RECORDS FOR THE TASK: Begin

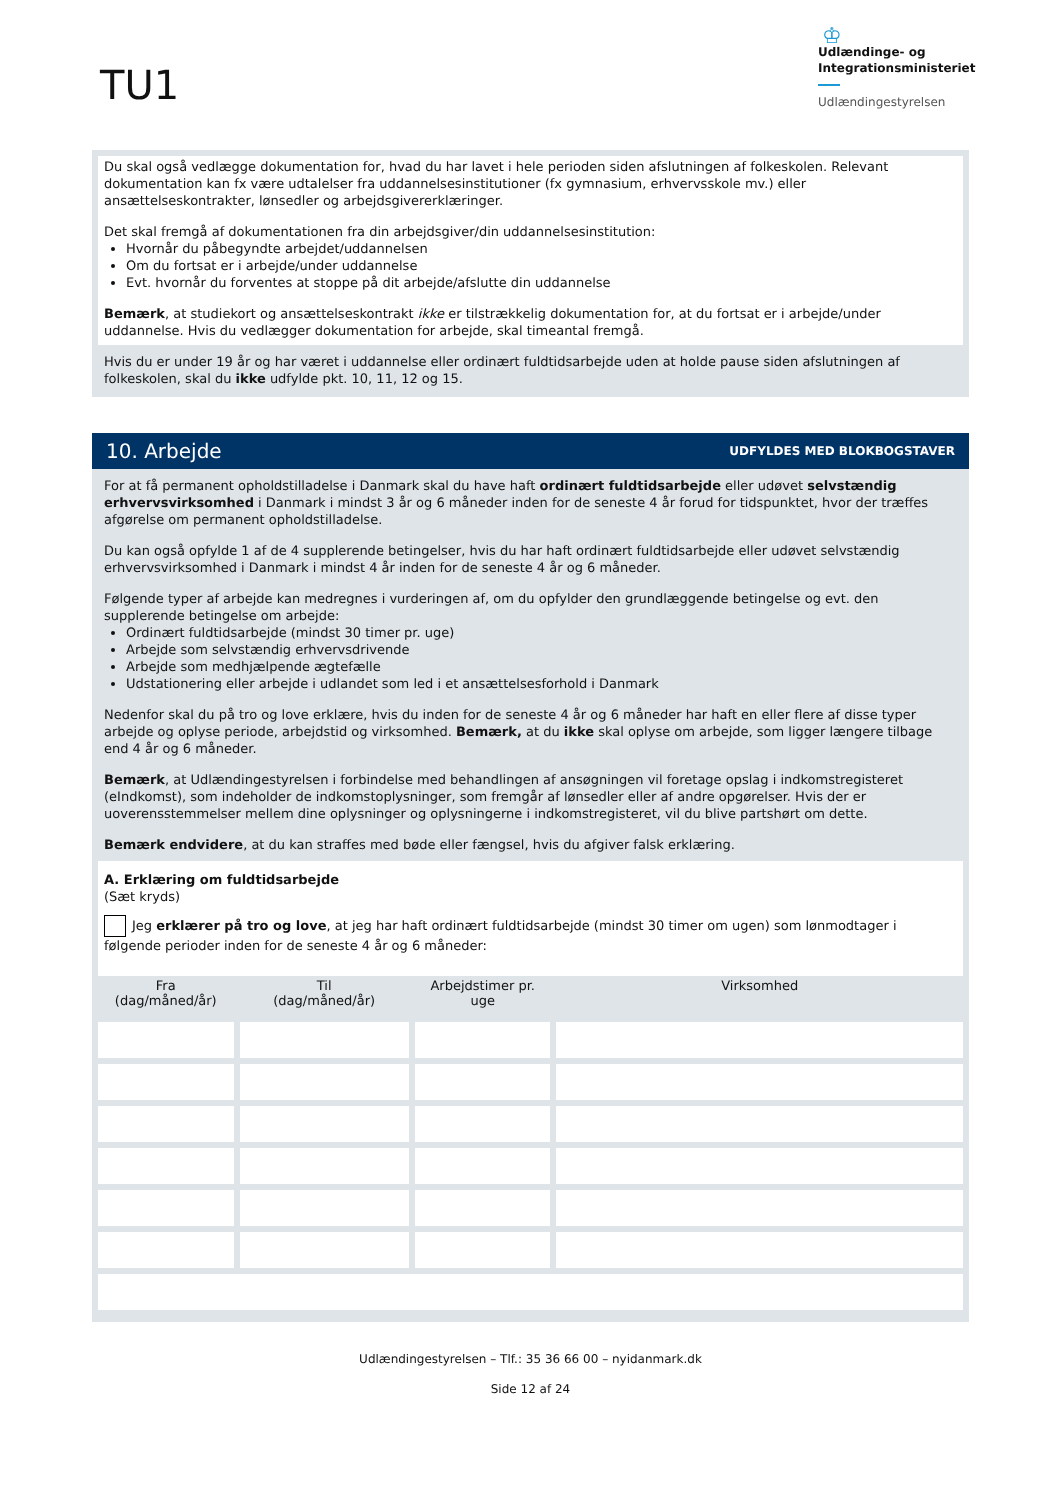TU1
♔
Udlændinge- og
Integrationsministeriet
Udlændingestyrelsen
Du skal også vedlægge dokumentation for, hvad du har lavet i hele perioden siden afslutningen af folkeskolen. Relevant dokumentation kan fx være udtalelser fra uddannelsesinstitutioner (fx gymnasium, erhvervsskole mv.) eller ansættelseskontrakter, lønsedler og arbejdsgivererklæringer.
Det skal fremgå af dokumentationen fra din arbejdsgiver/din uddannelsesinstitution:
Hvornår du påbegyndte arbejdet/uddannelsen
Om du fortsat er i arbejde/under uddannelse
Evt. hvornår du forventes at stoppe på dit arbejde/afslutte din uddannelse
Bemærk, at studiekort og ansættelseskontrakt ikke er tilstrækkelig dokumentation for, at du fortsat er i arbejde/under uddannelse. Hvis du vedlægger dokumentation for arbejde, skal timeantal fremgå.
Hvis du er under 19 år og har været i uddannelse eller ordinært fuldtidsarbejde uden at holde pause siden afslutningen af folkeskolen, skal du ikke udfylde pkt. 10, 11, 12 og 15.
10. Arbejde UDFYLDES MED BLOKBOGSTAVER
For at få permanent opholdstilladelse i Danmark skal du have haft ordinært fuldtidsarbejde eller udøvet selvstændig erhvervsvirksomhed i Danmark i mindst 3 år og 6 måneder inden for de seneste 4 år forud for tidspunktet, hvor der træffes afgørelse om permanent opholdstilladelse.
Du kan også opfylde 1 af de 4 supplerende betingelser, hvis du har haft ordinært fuldtidsarbejde eller udøvet selvstændig erhvervsvirksomhed i Danmark i mindst 4 år inden for de seneste 4 år og 6 måneder.
Følgende typer af arbejde kan medregnes i vurderingen af, om du opfylder den grundlæggende betingelse og evt. den supplerende betingelse om arbejde:
Ordinært fuldtidsarbejde (mindst 30 timer pr. uge)
Arbejde som selvstændig erhvervsdrivende
Arbejde som medhjælpende ægtefælle
Udstationering eller arbejde i udlandet som led i et ansættelsesforhold i Danmark
Nedenfor skal du på tro og love erklære, hvis du inden for de seneste 4 år og 6 måneder har haft en eller flere af disse typer arbejde og oplyse periode, arbejdstid og virksomhed. Bemærk, at du ikke skal oplyse om arbejde, som ligger længere tilbage end 4 år og 6 måneder.
Bemærk, at Udlændingestyrelsen i forbindelse med behandlingen af ansøgningen vil foretage opslag i indkomstregisteret (eIndkomst), som indeholder de indkomstoplysninger, som fremgår af lønsedler eller af andre opgørelser. Hvis der er uoverensstemmelser mellem dine oplysninger og oplysningerne i indkomstregisteret, vil du blive partshørt om dette.
Bemærk endvidere, at du kan straffes med bøde eller fængsel, hvis du afgiver falsk erklæring.
A. Erklæring om fuldtidsarbejde
(Sæt kryds)
Jeg erklærer på tro og love, at jeg har haft ordinært fuldtidsarbejde (mindst 30 timer om ugen) som lønmodtager i følgende perioder inden for de seneste 4 år og 6 måneder:
| Fra (dag/måned/år) | Til (dag/måned/år) | Arbejdstimer pr. uge | Virksomhed |
| --- | --- | --- | --- |
Udlændingestyrelsen – Tlf.: 35 36 66 00 – nyidanmark.dk
Side 12 af 24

RECORDS FOR THE TASK: End

◆ TASK REQUIREMENTS
The answer should match the material exactly, with every picture removed.

◆ ANSWER SPACE
TU1
♔
Udlændinge- og
Integrationsministeriet
Udlændingestyrelsen
Du skal også vedlægge dokumentation for, hvad du har lavet i hele perioden siden afslutningen af folkeskolen. Relevant dokumentation kan fx være udtalelser fra uddannelsesinstitutioner (fx gymnasium, erhvervsskole mv.) eller ansættelseskontrakter, lønsedler og arbejdsgivererklæringer.
Det skal fremgå af dokumentationen fra din arbejdsgiver/din uddannelsesinstitution:
Hvornår du påbegyndte arbejdet/uddannelsen
Om du fortsat er i arbejde/under uddannelse
Evt. hvornår du forventes at stoppe på dit arbejde/afslutte din uddannelse
Bemærk, at studiekort og ansættelseskontrakt ikke er tilstrækkelig dokumentation for, at du fortsat er i arbejde/under uddannelse. Hvis du vedlægger dokumentation for arbejde, skal timeantal fremgå.
Hvis du er under 19 år og har været i uddannelse eller ordinært fuldtidsarbejde uden at holde pause siden afslutningen af folkeskolen, skal du ikke udfylde pkt. 10, 11, 12 og 15.
10. Arbejde UDFYLDES MED BLOKBOGSTAVER
For at få permanent opholdstilladelse i Danmark skal du have haft ordinært fuldtidsarbejde eller udøvet selvstændig erhvervsvirksomhed i Danmark i mindst 3 år og 6 måneder inden for de seneste 4 år forud for tidspunktet, hvor der træffes afgørelse om permanent opholdstilladelse.
Du kan også opfylde 1 af de 4 supplerende betingelser, hvis du har haft ordinært fuldtidsarbejde eller udøvet selvstændig erhvervsvirksomhed i Danmark i mindst 4 år inden for de seneste 4 år og 6 måneder.
Følgende typer af arbejde kan medregnes i vurderingen af, om du opfylder den grundlæggende betingelse og evt. den supplerende betingelse om arbejde:
Ordinært fuldtidsarbejde (mindst 30 timer pr. uge)
Arbejde som selvstændig erhvervsdrivende
Arbejde som medhjælpende ægtefælle
Udstationering eller arbejde i udlandet som led i et ansættelsesforhold i Danmark
Nedenfor skal du på tro og love erklære, hvis du inden for de seneste 4 år og 6 måneder har haft en eller flere af disse typer arbejde og oplyse periode, arbejdstid og virksomhed. Bemærk, at du ikke skal oplyse om arbejde, som ligger længere tilbage end 4 år og 6 måneder.
Bemærk, at Udlændingestyrelsen i forbindelse med behandlingen af ansøgningen vil foretage opslag i indkomstregisteret (eIndkomst), som indeholder de indkomstoplysninger, som fremgår af lønsedler eller af andre opgørelser. Hvis der er uoverensstemmelser mellem dine oplysninger og oplysningerne i indkomstregisteret, vil du blive partshørt om dette.
Bemærk endvidere, at du kan straffes med bøde eller fængsel, hvis du afgiver falsk erklæring.
A. Erklæring om fuldtidsarbejde
(Sæt kryds)
Jeg erklærer på tro og love, at jeg har haft ordinært fuldtidsarbejde (mindst 30 timer om ugen) som lønmodtager i følgende perioder inden for de seneste 4 år og 6 måneder:
| Fra (dag/måned/år) | Til (dag/måned/år) | Arbejdstimer pr. uge | Virksomhed |
| --- | --- | --- | --- |
Udlændingestyrelsen – Tlf.: 35 36 66 00 – nyidanmark.dk
Side 12 af 24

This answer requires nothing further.